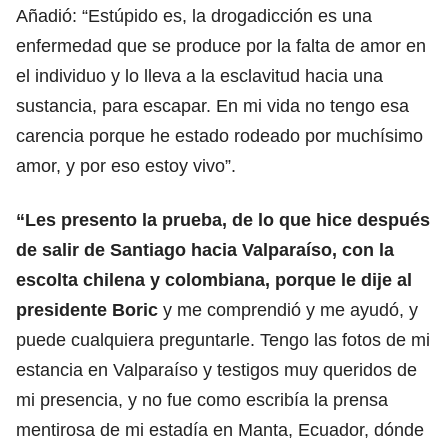
Añadió: “Estúpido es, la drogadicción es una
enfermedad que se produce por la falta de amor en
el individuo y lo lleva a la esclavitud hacia una
sustancia, para escapar. En mi vida no tengo esa
carencia porque he estado rodeado por muchísimo
amor, y por eso estoy vivo”.
“Les presento la prueba, de lo que hice después
de salir de Santiago hacia Valparaíso, con la
escolta chilena y colombiana, porque le dije al
presidente Boric
y me comprendió y me ayudó, y
puede cualquiera preguntarle. Tengo las fotos de mi
estancia en Valparaíso y testigos muy queridos de
mi presencia, y no fue como escribía la prensa
mentirosa de mi estadía en Manta, Ecuador, dónde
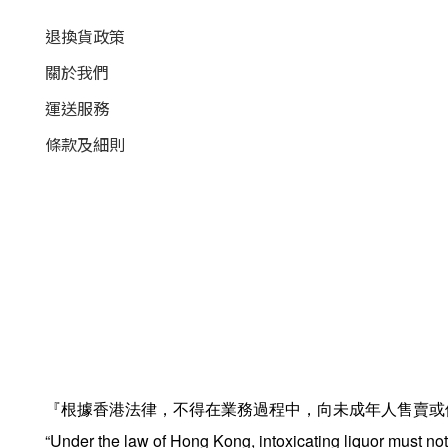
退換貨政策
關於我們
運送服務
條款及細則
『根據香港法律，不得在業務過程中，向未成年人售賣或
“Under the law of Hong Kong, intoxicating liquor must not 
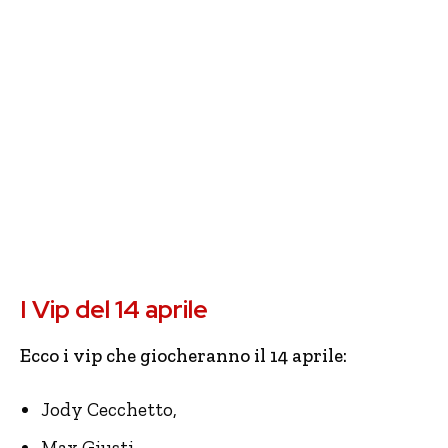
I Vip del 14 aprile
Ecco i vip che giocheranno il 14 aprile:
Jody Cecchetto,
Max Giusti,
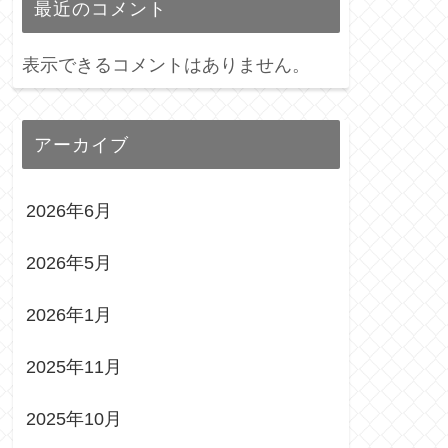
最近のコメント
表示できるコメントはありません。
アーカイブ
2026年6月
2026年5月
2026年1月
2025年11月
2025年10月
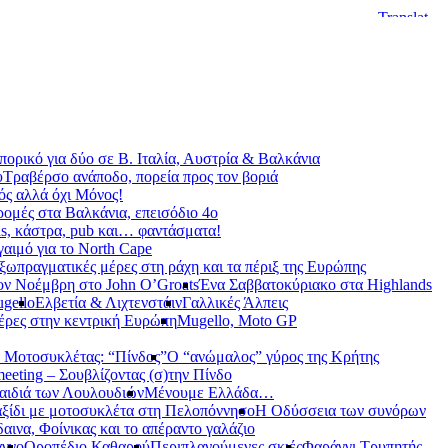
ορικό για δύο σε Β. Ιταλία, Αυστρία & Βαλκάνια
υ
Τραβέρσο ανάποδο, πορεία προς τον βοριά
ς αλλά όχι Μόνος!
ρομές στα Βαλκάνια, επεισόδιο 4ο
s, κάστρα, pub και… φαντάσματα!
γαιμό για το North Cape
ξωπραγματικές μέρες στη ράχη και τα πέριξ της Ευρώπης
ον Νοέμβρη στο John O’Groats
Ένα Σαββατοκύριακο στα Highlands
gello
Ελβετία & Λιχτενστάιν
Γαλλικές Άλπεις
έρες στην κεντρική Ευρώπη
Mugello, Moto GP
 Μοτοσυκλέτας: “Πίνδος”
Ο “ανώμαλος” γύρος της Κρήτης
meeting – Σουβλίζοντας (σ)την Πίνδο
αιδιά των Λουλουδιών
Μένουμε Ελλάδα…
ξίδι με μοτοσυκλέτα στη Πελοπόννησο
Η Οδύσσεια των συνόρων
αινα, Φοίνικας και το απέραντο γαλάζιο
αγγο
Οροπέδιο Καθαρού
Περιπλανούμενες σκιές
Φαράγγι Τρυπητής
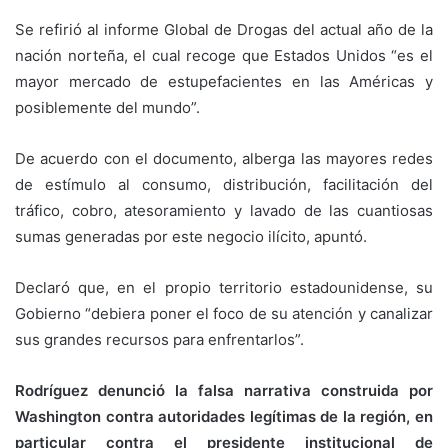
Se refirió al informe Global de Drogas del actual año de la
nación norteña, el cual recoge que Estados Unidos “es el
mayor mercado de estupefacientes en las Américas y
posiblemente del mundo”.
De acuerdo con el documento, alberga las mayores redes
de estímulo al consumo, distribución, facilitación del
tráfico, cobro, atesoramiento y lavado de las cuantiosas
sumas generadas por este negocio ilícito, apuntó.
Declaró que, en el propio territorio estadounidense, su
Gobierno “debiera poner el foco de su atención y canalizar
sus grandes recursos para enfrentarlos”.
Rodríguez denunció la falsa narrativa construida por
Washington contra autoridades legítimas de la región, en
particular contra el presidente institucional de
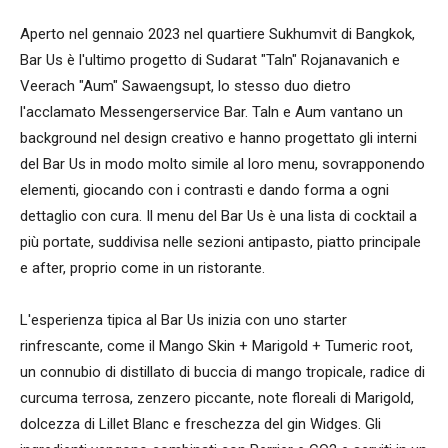
Aperto nel gennaio 2023 nel quartiere Sukhumvit di Bangkok,
Bar Us è l'ultimo progetto di Sudarat "Taln" Rojanavanich e
Veerach "Aum" Sawaengsupt, lo stesso duo dietro
l'acclamato Messengerservice Bar. Taln e Aum vantano un
background nel design creativo e hanno progettato gli interni
del Bar Us in modo molto simile al loro menu, sovrapponendo
elementi, giocando con i contrasti e dando forma a ogni
dettaglio con cura. Il menu del Bar Us è una lista di cocktail a
più portate, suddivisa nelle sezioni antipasto, piatto principale
e after, proprio come in un ristorante.
L'esperienza tipica al Bar Us inizia con uno starter
rinfrescante, come il Mango Skin + Marigold + Tumeric root,
un connubio di distillato di buccia di mango tropicale, radice di
curcuma terrosa, zenzero piccante, note floreali di Marigold,
dolcezza di Lillet Blanc e freschezza del gin Widges. Gli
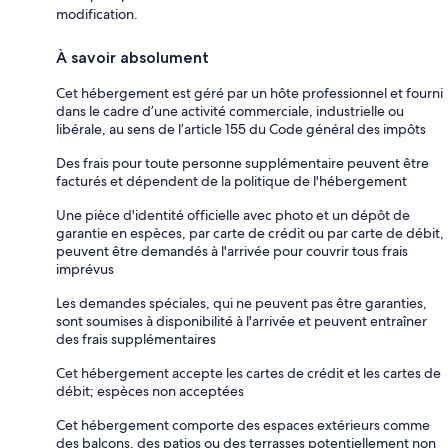
modification.
À savoir absolument
Cet hébergement est géré par un hôte professionnel et fourni
dans le cadre d’une activité commerciale, industrielle ou
libérale, au sens de l’article 155 du Code général des impôts
Des frais pour toute personne supplémentaire peuvent être
facturés et dépendent de la politique de l'hébergement
Une pièce d'identité officielle avec photo et un dépôt de
garantie en espèces, par carte de crédit ou par carte de débit,
peuvent être demandés à l'arrivée pour couvrir tous frais
imprévus
Les demandes spéciales, qui ne peuvent pas être garanties,
sont soumises à disponibilité à l'arrivée et peuvent entraîner
des frais supplémentaires
Cet hébergement accepte les cartes de crédit et les cartes de
débit; espèces non acceptées
Cet hébergement comporte des espaces extérieurs comme
des balcons, des patios ou des terrasses potentiellement non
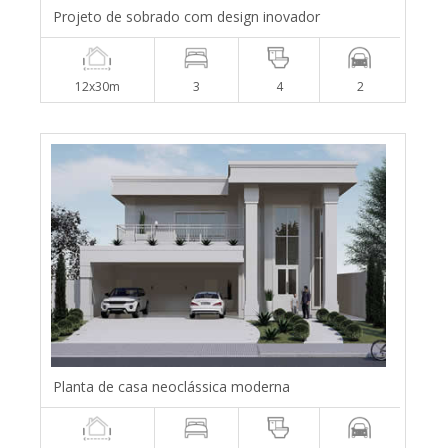
Projeto de sobrado com design inovador
12x30m
3
4
2
Planta de casa neoclássica moderna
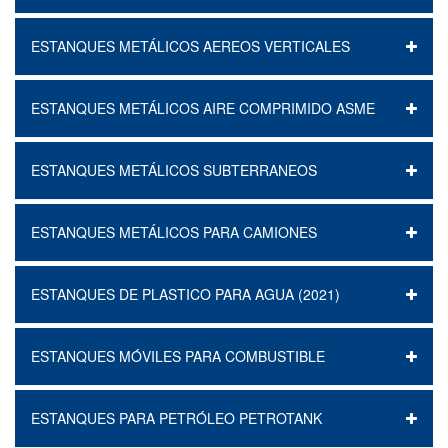
ESTANQUES METÁLICOS AEREOS VERTICALES
ESTANQUES METÁLICOS AIRE COMPRIMIDO ASME
ESTANQUES METÁLICOS SUBTERRANEOS
ESTANQUES METÁLICOS PARA CAMIONES
ESTANQUES DE PLASTICO PARA AGUA (2021)
ESTANQUES MÓVILES PARA COMBUSTIBLE
ESTANQUES PARA PETRÓLEO PETROTANK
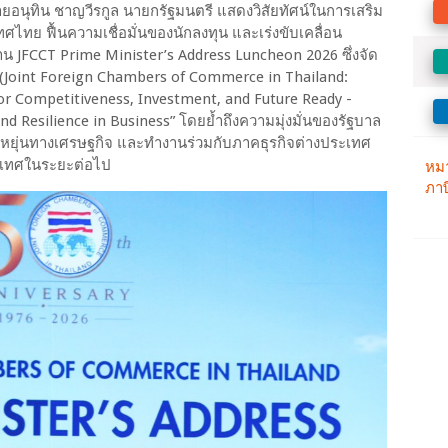
ยอนุทิน ชาญวีรกูล นายกรัฐมนตรี แสดงวิสัยทัศน์ในการเสริม
ทย ฟื้นความเชื่อมั่นของนักลงทุน และเร่งขับเคลื่อน
น JFCCT Prime Minister’s Address Luncheon 2026 ซึ่งจัด
Joint Foreign Chambers of Commerce in Thailand:
for Competitiveness, Investment, and Future Ready -
 Resilience in Business” โดยย้ำถึงความมุ่งมั่นของรัฐบาล
ืดหยุ่นทางเศรษฐกิจ และทำงานร่วมกับภาคธุรกิจต่างประเทศ
ประเทศในระยะต่อไป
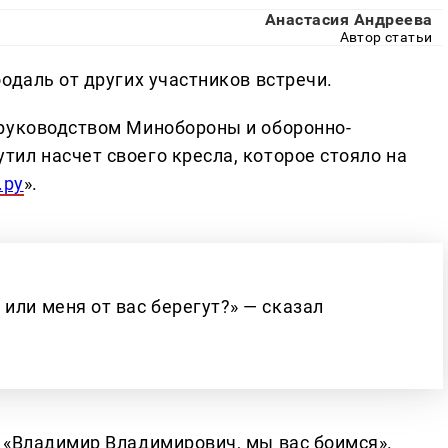
Анастасия Андреева
Автор статьи
одаль от других участников встречи.
 руководством Минобороны и оборонно-
ил насчет своего кресла, которое стояло на
.ру
».
или меня от вас берегут?» — сказал
 «Владимир Владимирович, мы вас боимся».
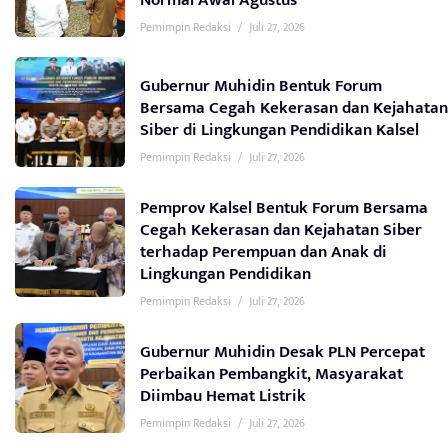
Normal Awal Agustus
Pemimpin Redaksi
/
Juli 27, 2026
Gubernur Muhidin Bentuk Forum
Bersama Cegah Kekerasan dan Kejahatan
Siber di Lingkungan Pendidikan Kalsel
Pemimpin Redaksi
/
Juli 27, 2026
Pemprov Kalsel Bentuk Forum Bersama
Cegah Kekerasan dan Kejahatan Siber
terhadap Perempuan dan Anak di
Lingkungan Pendidikan
Pemimpin Redaksi
/
Juli 27, 2026
Gubernur Muhidin Desak PLN Percepat
Perbaikan Pembangkit, Masyarakat
Diimbau Hemat Listrik
Pemimpin Redaksi
/
Juli 27, 2026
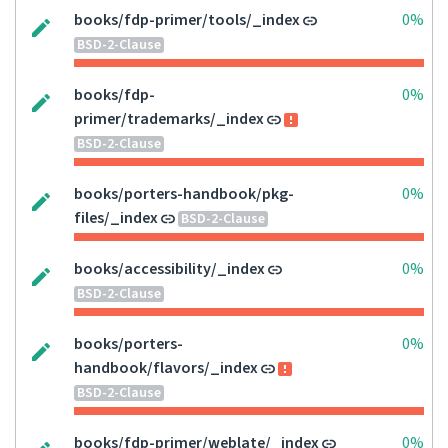
books/fdp-primer/tools/_index
0%
BSD-2-Clause
books/fdp-
0%
primer/trademarks/_index
BSD-2-Clause
books/porters-handbook/pkg-
0%
files/_index
BSD-2-Clause
books/accessibility/_index
0%
BSD-2-Clause
books/porters-
0%
handbook/flavors/_index
BSD-2-Clause
books/fdp-primer/weblate/_index
0%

[Work required]
Lay out the text read from all of the records as a numbered list with one line per item and no blank lines. Leave the pictures out of your answer.

[Answer below]
1. Añadió: “Estúpido es, la drogadicción es una
2. enfermedad que se produce por la falta de amor en
3. el individuo y lo lleva a la esclavitud hacia una
4. sustancia, para escapar. En mi vida no tengo esa
5. carencia porque he estado rodeado por muchísimo
6. amor, y por eso estoy vivo”.
7. “Les presento la prueba, de lo que hice después
8. de salir de Santiago hacia Valparaíso, con la
9. escolta chilena y colombiana, porque le dije al
10. presidente Boric
11. y me comprendió y me ayudó, y
12. puede cualquiera preguntarle. Tengo las fotos de mi
13. estancia en Valparaíso y testigos muy queridos de
14. mi presencia, y no fue como escribía la prensa
15. mentirosa de mi estadía en Manta, Ecuador, dónde
16. 退換貨政策
17. 關於我們
18. 運送服務
19. 條款及細則
20. 『根據香港法律，不得在業務過程中，向未成年人售賣或
21. “Under the law of Hong Kong, intoxicating liquor must not 
22. I Vip del 14 aprile
23. Ecco i vip che giocheranno il 14 aprile:
24. Jody Cecchetto,
25. Max Giusti,
26. 最近のコメント
27. 表示できるコメントはありません。
28. アーカイブ
29. 2026年6月
30. 2026年5月
31. 2026年1月
32. 2025年11月
33. 2025年10月
34. ορικό για δύο σε Β. Ιταλία, Αυστρία & Βαλκάνια
35. υ
36. Τραβέρσο ανάποδο, πορεία προς τον βοριά
37. ς αλλά όχι Μόνος!
38. ρομές στα Βαλκάνια, επεισόδιο 4ο
39. s, κάστρα, pub και… φαντάσματα!
40. γαιμό για το North Cape
41. ξωπραγματικές μέρες στη ράχη και τα πέριξ της Ευρώπης
42. ον Νοέμβρη στο John O’Groats
43. Ένα Σαββατοκύριακο στα Highlands
44. gello
45. Ελβετία & Λιχτενστάιν
46. Γαλλικές Άλπεις
47. έρες στην κεντρική Ευρώπη
48. Mugello, Moto GP
49.  Μοτοσυκλέτας: “Πίνδος”
50. Ο “ανώμαλος” γύρος της Κρήτης
51. meeting – Σουβλίζοντας (σ)την Πίνδο
52. αιδιά των Λουλουδιών
53. Μένουμε Ελλάδα…
54. ξίδι με μοτοσυκλέτα στη Πελοπόννησο
55. Η Οδύσσεια των συνόρων
56. αινα, Φοίνικας και το απέραντο γαλάζιο
57. αγγο
58. Οροπέδιο Καθαρού
59. Περιπλανούμενες σκιές
60. Φαράγγι Τρυπητής
61. Se refirió al informe Global de Drogas del actual año de la
62. nación norteña, el cual recoge que Estados Unidos “es el
63. mayor mercado de estupefacientes en las Américas y
64. posiblemente del mundo”.
65. De acuerdo con el documento, alberga las mayores redes
66. de estímulo al consumo, distribución, facilitación del
67. tráfico, cobro, atesoramiento y lavado de las cuantiosas
68. sumas generadas por este negocio ilícito, apuntó.
69. Declaró que, en el propio territorio estadounidense, su
70. Gobierno “debiera poner el foco de su atención y canalizar
71. sus grandes recursos para enfrentarlos”.
72. Rodríguez denunció la falsa narrativa construida por
73. Washington contra autoridades legítimas de la región, en
74. particular contra el presidente institucional de
75. Aperto nel gennaio 2023 nel quartiere Sukhumvit di Bangkok,
76. Bar Us è l'ultimo progetto di Sudarat "Taln" Rojanavanich e
77. Veerach "Aum" Sawaengsupt, lo stesso duo dietro
78. l'acclamato Messengerservice Bar. Taln e Aum vantano un
79. background nel design creativo e hanno progettato gli interni
80. del Bar Us in modo molto simile al loro menu, sovrapponendo
81. elementi, giocando con i contrasti e dando forma a ogni
82. dettaglio con cura. Il menu del Bar Us è una lista di cocktail a
83. più portate, suddivisa nelle sezioni antipasto, piatto principale
84. e after, proprio come in un ristorante.
85. L'esperienza tipica al Bar Us inizia con uno starter
86. rinfrescante, come il Mango Skin + Marigold + Tumeric root,
87. un connubio di distillato di buccia di mango tropicale, radice di
88. curcuma terrosa, zenzero piccante, note floreali di Marigold,
89. dolcezza di Lillet Blanc e freschezza del gin Widges. Gli
90. modification.
91. À savoir absolument
92. Cet hébergement est géré par un hôte professionnel et fourni
93. dans le cadre d’une activité commerciale, industrielle ou
94. libérale, au sens de l’article 155 du Code général des impôts
95. Des frais pour toute personne supplémentaire peuvent être
96. facturés et dépendent de la politique de l'hébergement
97. Une pièce d'identité officielle avec photo et un dépôt de
98. garantie en espèces, par carte de crédit ou par carte de débit,
99. peuvent être demandés à l'arrivée pour couvrir tous frais
100. imprévus
101. Les demandes spéciales, qui ne peuvent pas être garanties,
102. sont soumises à disponibilité à l'arrivée et peuvent entraîner
103. des frais supplémentaires
104. Cet hébergement accepte les cartes de crédit et les cartes de
105. débit; espèces non acceptées
106. Cet hébergement comporte des espaces extérieurs comme
107. des balcons, des patios ou des terrasses potentiellement non
108. Projeto de sobrado com design inovador
109. 12x30m
110. 3
111. 4
112. 2
113. Planta de casa neoclássica moderna
114. ESTANQUES METÁLICOS AEREOS VERTICALES
115. ESTANQUES METÁLICOS AIRE COMPRIMIDO ASME
116. ESTANQUES METÁLICOS SUBTERRANEOS
117. ESTANQUES METÁLICOS PARA CAMIONES
118. ESTANQUES DE PLASTICO PARA AGUA (2021)
119. ESTANQUES MÓVILES PARA COMBUSTIBLE
120. ESTANQUES PARA PETRÓLEO PETROTANK
121. ยอนุทิน ชาญวีรกูล นายกรัฐมนตรี แสดงวิสัยทัศน์ในการเสริม
122. ทย ฟื้นความเชื่อมั่นของนักลงทุน และเร่งขับเคลื่อน
123. น JFCCT Prime Minister’s Address Luncheon 2026 ซึ่งจัด
124. Joint Foreign Chambers of Commerce in Thailand:
125. for Competitiveness, Investment, and Future Ready -
126.  Resilience in Business” โดยย้ำถึงความมุ่งมั่นของรัฐบาล
127. ืดหยุ่นทางเศรษฐกิจ และทำงานร่วมกับภาคธุรกิจต่างประเทศ
128. ประเทศในระยะต่อไป
129. Анастасия Андреева
130. Автор статьи
131. одаль от других участников встречи.
132.  руководством Минобороны и оборонно-
133. ил насчет своего кресла, которое стояло на
134. .ру
135. ».
136. или меня от вас берегут?» — сказал
137.  «Владимир Владимирович, мы вас боимся».
138. Normal Awal Agustus
139. Pemimpin Redaksi
140. /
141. Juli 27, 2026
142. Gubernur Muhidin Bentuk Forum
143. Bersama Cegah Kekerasan dan Kejahatan
144. Siber di Lingkungan Pendidikan Kalsel
145. Pemimpin Redaksi
146. /
147. Juli 27, 2026
148. Pemprov Kalsel Bentuk Forum Bersama
149. Cegah Kekerasan dan Kejahatan Siber
150. terhadap Perempuan dan Anak di
151. Lingkungan Pendidikan
152. Pemimpin Redaksi
153. /
154. Juli 27, 2026
155. Gubernur Muhidin Desak PLN Percepat
156. Perbaikan Pembangkit, Masyarakat
157. Diimbau Hemat Listrik
158. Pemimpin Redaksi
159. /
160. Juli 27, 2026
161. books/fdp-primer/tools/_index
162. 0%
163. BSD-2-Clause
164. books/fdp-
165. 0%
166. primer/trademarks/_index
167. BSD-2-Clause
168. books/porters-handbook/pkg-
169. 0%
170. files/_index
171. BSD-2-Clause
172. books/accessibility/_index
173. 0%
174. BSD-2-Clause
175. books/porters-
176. 0%
177. handbook/flavors/_index
178. BSD-2-Clause
179. books/fdp-primer/weblate/_index
180. 0%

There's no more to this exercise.